A sea change, river change,
water obeservatory.
Trees greener,
wind keener,
birds wilder,
and the bugs dance
like Scottish Highlanders
on a first date.
Then I let all human perception
and similies go,
ASEEING the otter's real world
where everything connects,
touches, links, falls into place
even as I,
the intrerloper.
fall out,
too careless with my skin,
my borders and barriers,
my masks,
to hold on.
Too human, though,
to forget.


©2020 Jane Yolen all rights reserved


AH....another breath of fresh air from across the pond. Thank you.

I am so grateful to wake up and read this first thing. It consoles me and it continues my thoughts before bed on harsh realities. It speaks of the requirement of living balance. There is no other way forward. Today, I will walk by the sea with my otter walking stick and greet the life that comes.
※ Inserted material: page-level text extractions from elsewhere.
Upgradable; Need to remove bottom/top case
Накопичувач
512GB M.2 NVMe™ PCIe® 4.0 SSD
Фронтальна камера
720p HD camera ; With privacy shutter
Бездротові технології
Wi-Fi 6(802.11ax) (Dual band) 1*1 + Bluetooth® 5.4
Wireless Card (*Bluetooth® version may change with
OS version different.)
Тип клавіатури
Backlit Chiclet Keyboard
Is it? World Otter Day, how could I know this, if not like you write, Erika: I took myself here for the first bite of the day. Thank you so much once again, Terri. Another feast to break my fast.
And to you, Jane. Yes! It is the skin that is both border and potent doorway.
"too careless with my skin,
my borders and barriers,
my masks,
to hold on.
Too human, though,
to forget."
Me too, so careless. Too human -- mostly. Until Hawk draws me up as I pour the first sip of my morning into Earth and she drinks it down through her skin.

Thanks, Mokihana, You got it. (Even with mny typo!)

Jane

I saw Johnny Moses tell at the Jonesborough Storytelling Festival one Sunday morning in the Sacred Stories set. Everyone else told biblical stories, surviving cancer stories, touching stories, spiritual stories. He told a story he introduced as a sacred story of his people--The Great Creator and the Creation of the Butt Hole and had people laughing so hard they quite literally fell off their chairs.

You're welcome. Love the poem Jane!
And to Jan Dorfman. Johnny Moses is some kind of man, and descended from a great lady and storyteller Vi Hilbert. HAAA, I don't think I've heard him tell that one. Surely I'd have remembered:) Thank for that. The imagery alone makes me yelp.

Thank you, Terri; I've just read all of your posts from the last week. You put so much love and work into them, and have offered such a rich and inspiring banquet (and also distracted me nicely from the work I should have been doing).

So I'm just dropping you a note of appreciation; and also I want to acknowledge how scrupulous you are at crediting authors and image-makers – this is rarer than one might hope, as you probably know.

Warm wishes to you from the other side of the moor.